After reflecting on my race, here are some of the mistakes I think I made. I did the first kilometer a little too fast. I am used to running 5ks, so moving up to the 10 required me to adjust. Although I am not a rookie to racing, I am to running 10ks. And, oone of the biggest rookie mistakes in racing is going out too fast in the beginning of the race. Hence, my crash at kilometer three. The problem going out too fast is burning through stored energy too quickly leaving depleted at the end of your race.
Also, I ran in a pair of flats that I had never raced in before. I didn't want to wear my other flats because they don't offer me enough support and I have had some plantar fasciitis in the past. They felt great in the store, but once in a race, not so comfortable.
And my other mistake after reflection is my warm-up. It was such a warm day out that didn't want to do too much, but I don't think that I did enough. I think that I had not gotten my heart rate up enough so that it was a shock to my body and my legs couldn't maintain the intensity. A good warm-up is important because it dilates your blood vessels, ensuring that your muscles are well supplied with oxygen. It also raises your muscles' temperature for optimal flexibility and efficiency. By slowly raising your heart rate, the warm-up also helps minimize stress on your heart when you start your run.

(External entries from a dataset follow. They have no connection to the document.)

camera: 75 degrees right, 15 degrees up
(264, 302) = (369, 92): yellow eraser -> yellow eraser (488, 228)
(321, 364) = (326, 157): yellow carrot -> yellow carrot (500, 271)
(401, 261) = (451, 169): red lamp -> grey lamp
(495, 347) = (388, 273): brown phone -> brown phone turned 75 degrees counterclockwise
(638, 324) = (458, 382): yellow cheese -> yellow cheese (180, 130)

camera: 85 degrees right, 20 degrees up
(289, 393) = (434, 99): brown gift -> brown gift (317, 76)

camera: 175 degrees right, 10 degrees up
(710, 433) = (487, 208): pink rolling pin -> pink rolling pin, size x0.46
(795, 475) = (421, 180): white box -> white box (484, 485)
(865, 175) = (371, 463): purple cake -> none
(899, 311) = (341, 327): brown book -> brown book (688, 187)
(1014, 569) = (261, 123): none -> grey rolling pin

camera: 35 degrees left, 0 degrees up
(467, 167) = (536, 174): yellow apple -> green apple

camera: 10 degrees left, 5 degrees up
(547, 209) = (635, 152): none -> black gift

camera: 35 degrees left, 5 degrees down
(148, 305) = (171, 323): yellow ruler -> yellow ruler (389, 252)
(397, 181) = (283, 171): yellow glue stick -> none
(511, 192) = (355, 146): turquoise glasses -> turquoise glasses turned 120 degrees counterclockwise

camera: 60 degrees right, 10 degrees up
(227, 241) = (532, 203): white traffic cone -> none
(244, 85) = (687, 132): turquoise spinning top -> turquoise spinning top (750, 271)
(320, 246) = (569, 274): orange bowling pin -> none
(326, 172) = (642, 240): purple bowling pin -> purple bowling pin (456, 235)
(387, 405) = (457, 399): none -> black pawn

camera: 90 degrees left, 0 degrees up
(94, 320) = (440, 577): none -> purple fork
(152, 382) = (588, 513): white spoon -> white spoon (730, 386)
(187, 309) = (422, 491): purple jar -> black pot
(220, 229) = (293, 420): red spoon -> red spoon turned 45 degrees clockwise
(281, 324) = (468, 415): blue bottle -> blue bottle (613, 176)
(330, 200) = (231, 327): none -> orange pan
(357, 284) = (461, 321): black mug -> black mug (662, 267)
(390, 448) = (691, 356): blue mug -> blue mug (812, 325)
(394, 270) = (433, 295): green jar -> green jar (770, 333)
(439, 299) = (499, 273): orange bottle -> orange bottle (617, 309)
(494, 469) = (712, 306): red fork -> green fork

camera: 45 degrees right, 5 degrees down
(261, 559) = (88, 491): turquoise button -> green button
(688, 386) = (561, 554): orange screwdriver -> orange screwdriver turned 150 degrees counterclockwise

I did however, do something right before the race. I didn't eat anything out of the ordinary, I tried to stay out of the heat before, I tried to stay hydrated, and I didn't do anything crazy the day before.
So, after a great race and then a not so great race, I come away with two learning experiences and two stories to tell. The next race, good or bad, will be another completely different experience. However, I hope to come into that race a little wiser than before. Every athlete has bad races---even professionals. Britain's Paula Radcliffe dropped out of the 2004 Olympic Marathon, but three months later, came back to win the New York City Marathon. Someone once said to use this rule of thumb after a disappointing race. Allow yourself to be as disappointed, angry, whatever - but only until the soreness in your muscles wears off. As you feel your legs getting better and ready to train again, so should your attitude. So if we went by that -- I'll be sulking till Tuesday.